BERMAN: You know, I already lost my voice nearly just watching the game. I think the parade might do me in forever. But we'll be celebrating here on our way, Andy Scholes.

SCHOLES: All right.

ROMANS: He won't let us check out his bag, though.


BERMAN: Come on. Come on. I actually didn't like the white shirts. I like the blue shirts.

ROMANS: All right. There you go.

All right. Thanks so much. Nice to see you, Andy Scholes.

The future of the president's travel ban, it will be argued in federal court later today. Oh, this is really interesting process. We'll break it down for you.


[05:28:38] ROMANS: For now, the gates are open, the president's travel ban on hold. But a new panel of judges has said to take up the controversial ban today and this battle is likely headed for the Supreme Court.

BERMAN: Democrats up all night in the Senate trying to block the nomination of Betsy DeVos to be education secretary. But can they peel off the one more Republican vote that they need?

ROMANS: And brand new details about the deadly U.S. military raid in Yemen. Was the SEAL team targeting intelligence or something or someone else?

Welcome back to EARLY START. I'm Christine Romans.

BERMAN: I'm John Berman. About 30 minutes after the hour right now.

This morning, the fate of the president's travel ban hangs in the balance. That as the federal appeals court, three judges out west, have scheduled a telephone hearing. They will hear arguments by telephone at 6:00 p.m. tonight.

ROMANS: Justice Department lawyers urging the Ninth Circuit panel to restore the president's immigration order after a Washington state judge placed it on hold. Many now believe this case will end up in the divided Supreme Court.

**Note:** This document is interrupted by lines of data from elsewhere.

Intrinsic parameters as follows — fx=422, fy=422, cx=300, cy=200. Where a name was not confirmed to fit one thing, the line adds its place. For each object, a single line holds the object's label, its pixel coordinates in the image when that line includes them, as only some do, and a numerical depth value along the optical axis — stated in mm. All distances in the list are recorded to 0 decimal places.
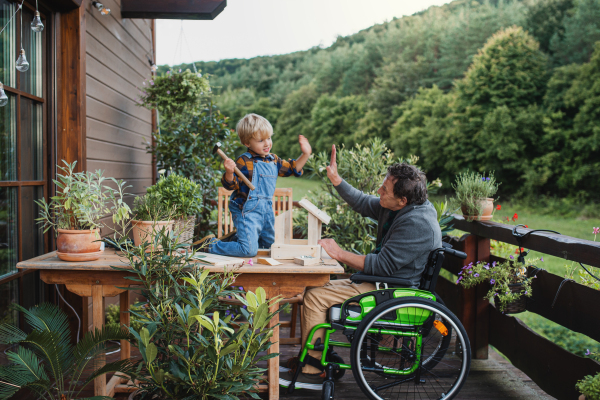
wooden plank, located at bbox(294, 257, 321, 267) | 2025
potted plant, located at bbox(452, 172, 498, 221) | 2709
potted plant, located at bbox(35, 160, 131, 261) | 1924
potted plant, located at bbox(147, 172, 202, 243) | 2232
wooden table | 1966
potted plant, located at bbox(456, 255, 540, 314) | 2217
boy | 2271
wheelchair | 1898
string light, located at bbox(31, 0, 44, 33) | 1881
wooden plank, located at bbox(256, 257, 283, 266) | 2022
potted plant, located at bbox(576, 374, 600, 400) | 1559
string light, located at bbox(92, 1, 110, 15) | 2863
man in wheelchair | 1971
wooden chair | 3000
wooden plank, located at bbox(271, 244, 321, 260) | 2113
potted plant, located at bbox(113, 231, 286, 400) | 1553
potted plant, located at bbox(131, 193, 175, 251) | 1991
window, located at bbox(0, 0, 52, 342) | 2107
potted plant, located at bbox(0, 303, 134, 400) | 1640
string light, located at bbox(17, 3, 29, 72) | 1819
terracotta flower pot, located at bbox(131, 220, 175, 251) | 1993
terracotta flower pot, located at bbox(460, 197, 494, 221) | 2715
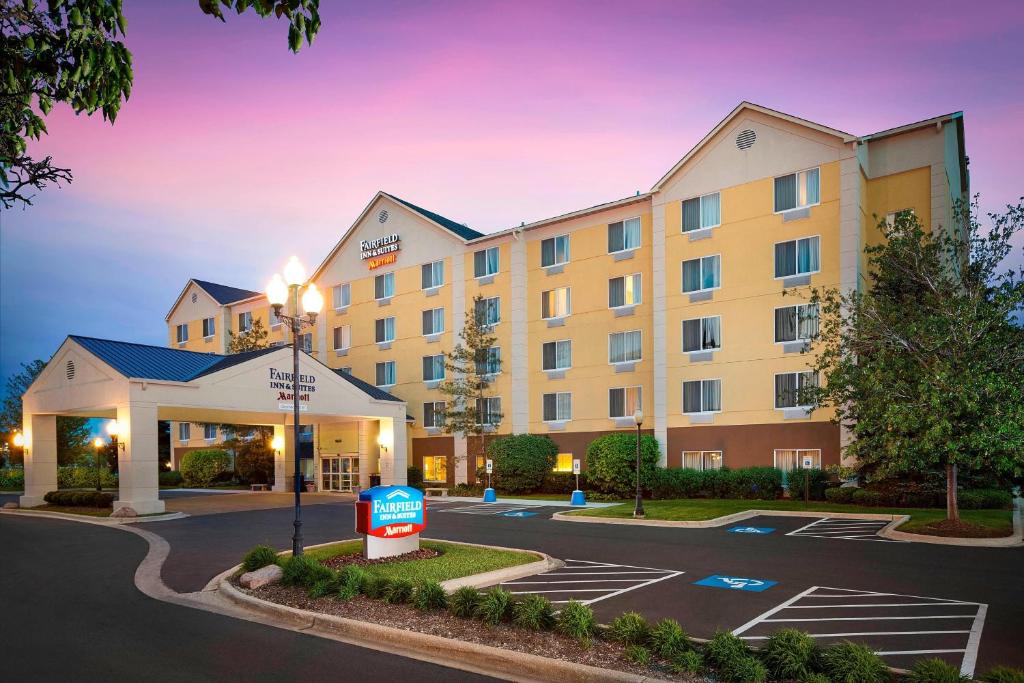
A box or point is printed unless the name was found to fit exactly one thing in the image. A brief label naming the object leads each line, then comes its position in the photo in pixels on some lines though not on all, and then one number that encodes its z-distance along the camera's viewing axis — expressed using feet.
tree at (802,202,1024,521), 58.18
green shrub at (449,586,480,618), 32.32
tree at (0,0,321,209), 19.16
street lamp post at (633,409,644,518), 80.94
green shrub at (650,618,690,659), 26.13
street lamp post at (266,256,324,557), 48.34
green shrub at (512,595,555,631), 29.86
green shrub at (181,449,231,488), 175.32
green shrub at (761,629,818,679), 23.73
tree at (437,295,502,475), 129.49
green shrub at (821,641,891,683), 22.50
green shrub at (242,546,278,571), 44.34
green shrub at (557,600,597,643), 28.45
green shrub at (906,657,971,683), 21.63
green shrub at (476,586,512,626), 30.91
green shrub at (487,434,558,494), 120.57
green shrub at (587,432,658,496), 109.60
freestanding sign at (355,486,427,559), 48.73
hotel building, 102.17
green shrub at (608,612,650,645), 27.66
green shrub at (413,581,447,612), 34.22
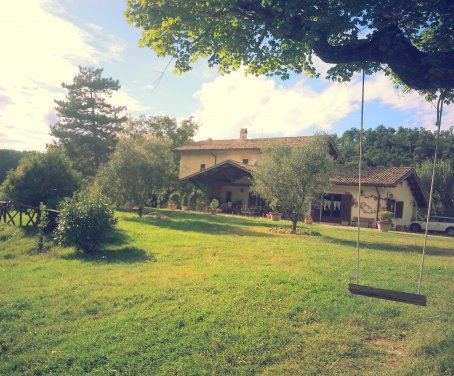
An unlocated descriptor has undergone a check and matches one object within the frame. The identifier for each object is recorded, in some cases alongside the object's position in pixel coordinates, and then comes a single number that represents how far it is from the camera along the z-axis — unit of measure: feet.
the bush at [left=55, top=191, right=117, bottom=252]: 38.47
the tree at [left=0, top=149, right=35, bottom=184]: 144.46
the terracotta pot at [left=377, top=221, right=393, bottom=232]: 76.79
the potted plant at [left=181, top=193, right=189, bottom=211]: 105.51
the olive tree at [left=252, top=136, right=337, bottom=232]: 55.31
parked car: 88.69
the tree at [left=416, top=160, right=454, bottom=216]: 113.19
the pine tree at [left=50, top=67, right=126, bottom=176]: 134.92
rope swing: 13.99
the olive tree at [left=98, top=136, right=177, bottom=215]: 69.31
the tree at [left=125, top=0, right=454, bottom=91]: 15.07
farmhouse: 85.61
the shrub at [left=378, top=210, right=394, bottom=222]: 76.59
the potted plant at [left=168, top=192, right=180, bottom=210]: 108.04
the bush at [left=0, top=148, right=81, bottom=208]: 56.90
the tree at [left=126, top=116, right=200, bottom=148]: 158.20
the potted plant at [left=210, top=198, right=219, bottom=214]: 93.20
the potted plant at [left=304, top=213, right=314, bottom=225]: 81.74
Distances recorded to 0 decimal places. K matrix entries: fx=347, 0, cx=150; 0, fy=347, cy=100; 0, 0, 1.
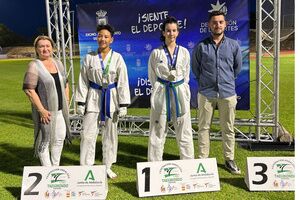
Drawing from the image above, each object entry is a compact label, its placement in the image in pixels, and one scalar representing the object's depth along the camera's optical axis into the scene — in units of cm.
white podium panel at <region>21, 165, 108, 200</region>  375
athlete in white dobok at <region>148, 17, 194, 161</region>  412
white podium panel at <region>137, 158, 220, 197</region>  388
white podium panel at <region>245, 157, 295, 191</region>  391
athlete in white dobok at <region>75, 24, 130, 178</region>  414
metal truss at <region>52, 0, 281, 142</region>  558
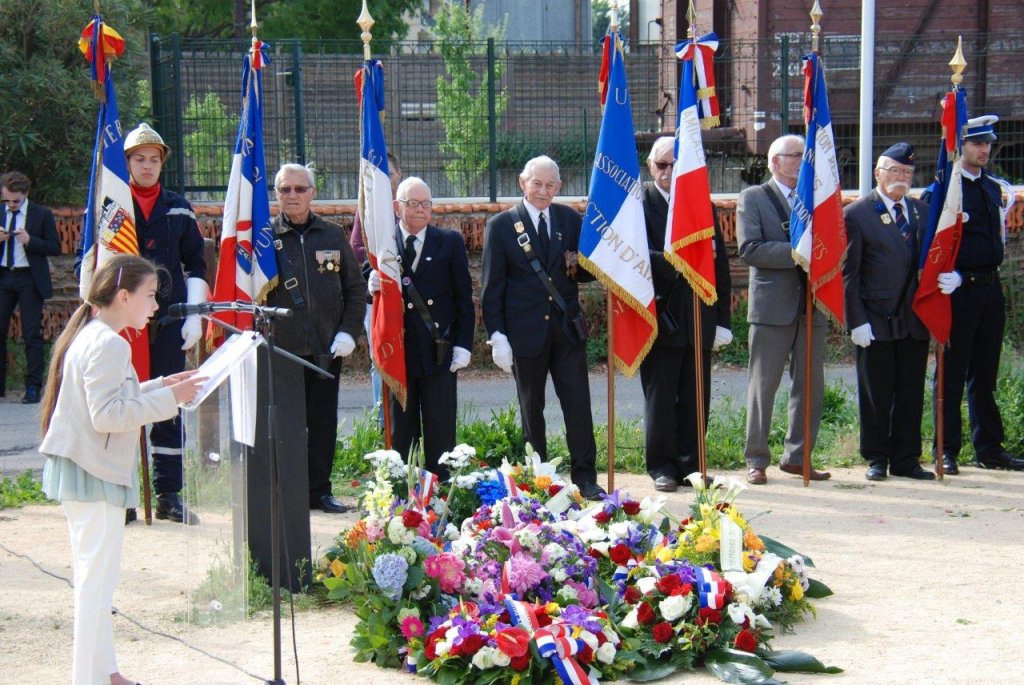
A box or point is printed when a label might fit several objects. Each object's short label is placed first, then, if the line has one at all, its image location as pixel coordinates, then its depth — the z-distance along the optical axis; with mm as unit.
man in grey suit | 8406
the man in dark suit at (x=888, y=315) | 8539
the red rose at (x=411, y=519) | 5660
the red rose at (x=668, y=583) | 5322
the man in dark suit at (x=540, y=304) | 7793
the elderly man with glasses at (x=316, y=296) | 7504
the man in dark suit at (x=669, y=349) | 8320
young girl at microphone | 4520
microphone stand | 4359
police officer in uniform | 8844
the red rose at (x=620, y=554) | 5684
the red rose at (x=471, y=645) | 4953
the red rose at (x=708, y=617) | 5242
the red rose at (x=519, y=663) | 4879
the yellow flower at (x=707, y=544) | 5719
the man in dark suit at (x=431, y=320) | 7703
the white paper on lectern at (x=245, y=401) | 4645
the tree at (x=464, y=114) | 14242
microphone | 4258
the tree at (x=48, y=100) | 12789
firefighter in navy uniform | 7475
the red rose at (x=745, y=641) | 5094
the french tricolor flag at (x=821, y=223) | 8172
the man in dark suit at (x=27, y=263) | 11617
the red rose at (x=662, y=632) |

For more on the steps in the case, CNN's justice reporter Laura Jarrett is up early for us live in Washington.

Good morning, Laura.

JARRETT: Good morning, Christine.

Well, everybody is anxiously awaiting the oral argument later tonight. We saw a number of court filings yesterday. And the Justice Department filed a legal brief last night, basically doubling down on their previous arguments we've seen before about the problems with a federal judger in Seattle second-guessing the president on immigration like this.